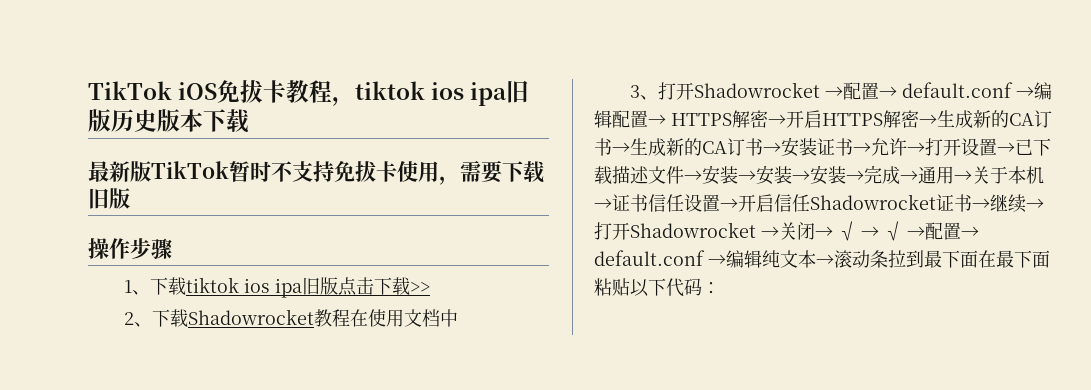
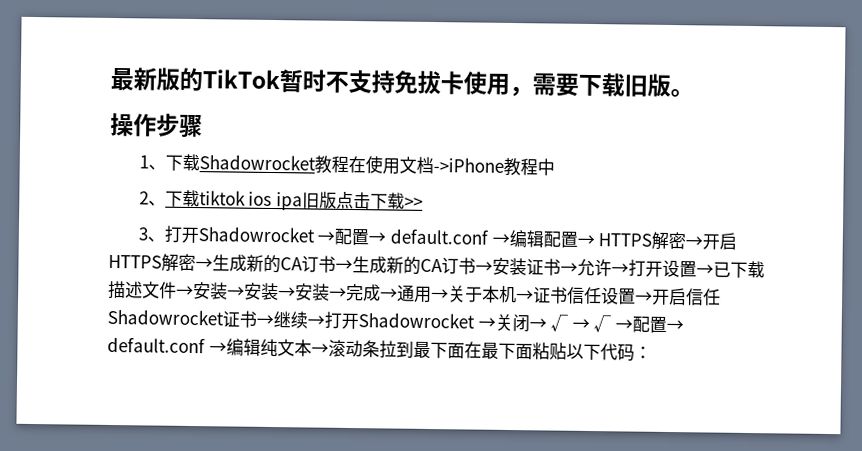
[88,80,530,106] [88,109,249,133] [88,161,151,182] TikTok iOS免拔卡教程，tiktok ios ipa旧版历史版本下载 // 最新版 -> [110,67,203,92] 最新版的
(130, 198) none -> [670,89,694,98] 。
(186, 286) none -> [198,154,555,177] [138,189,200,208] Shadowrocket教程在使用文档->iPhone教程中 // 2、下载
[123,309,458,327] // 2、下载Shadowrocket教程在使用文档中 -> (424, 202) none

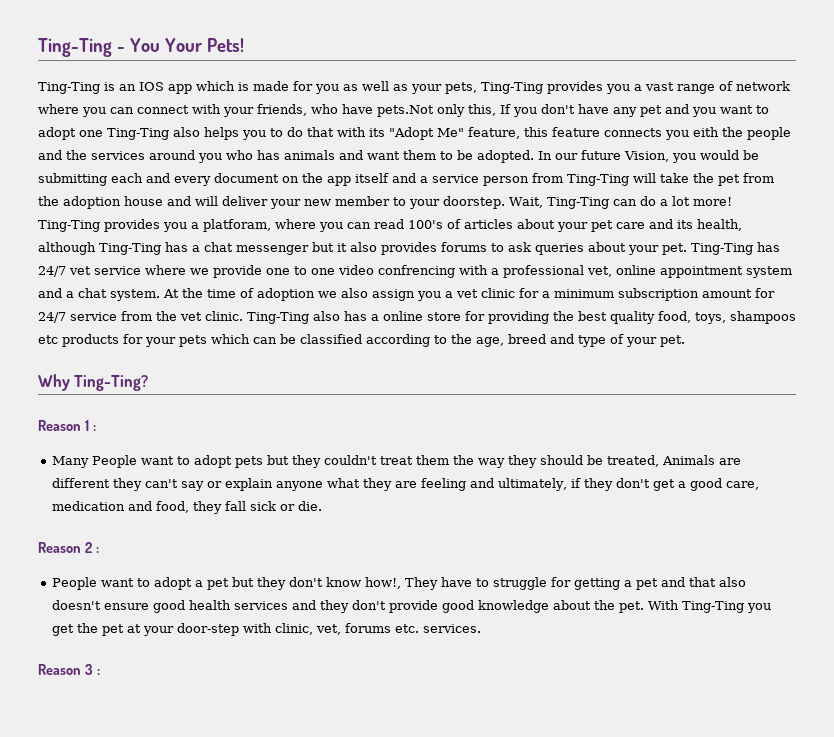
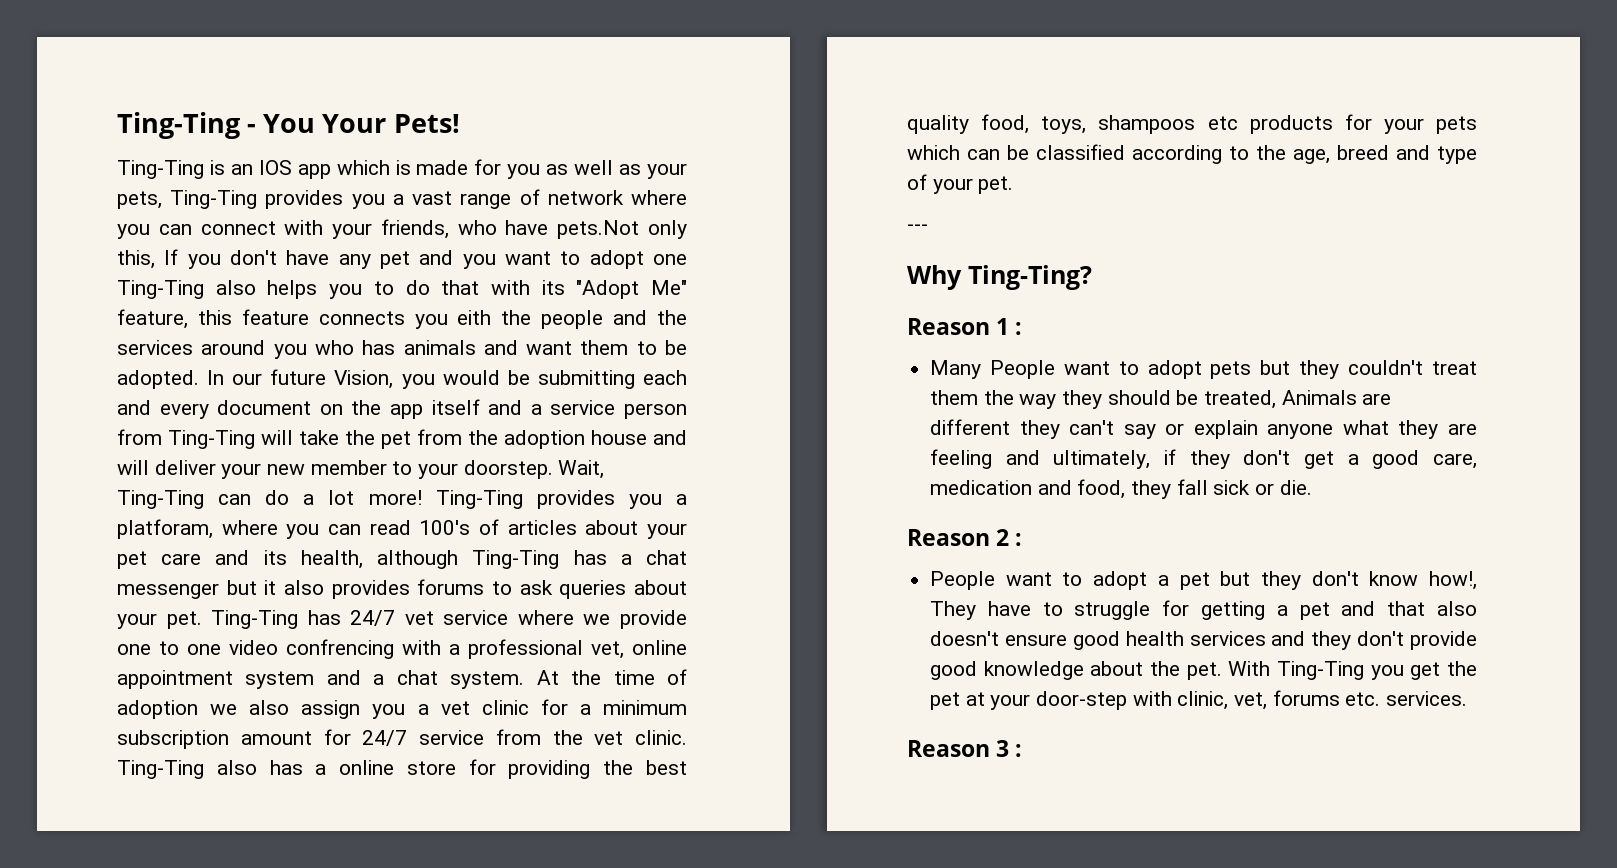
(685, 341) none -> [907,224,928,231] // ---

Assignment
The lines to return are those in the material above that hold "none".

Answer
(130, 198) none -> [670,89,694,98] 。
(186, 286) none -> [198,154,555,177] [138,189,200,208] Shadowrocket教程在使用文档->iPhone教程中 // 2、下载
[123,309,458,327] // 2、下载Shadowrocket教程在使用文档中 -> (424, 202) none
(685, 341) none -> [907,224,928,231] // ---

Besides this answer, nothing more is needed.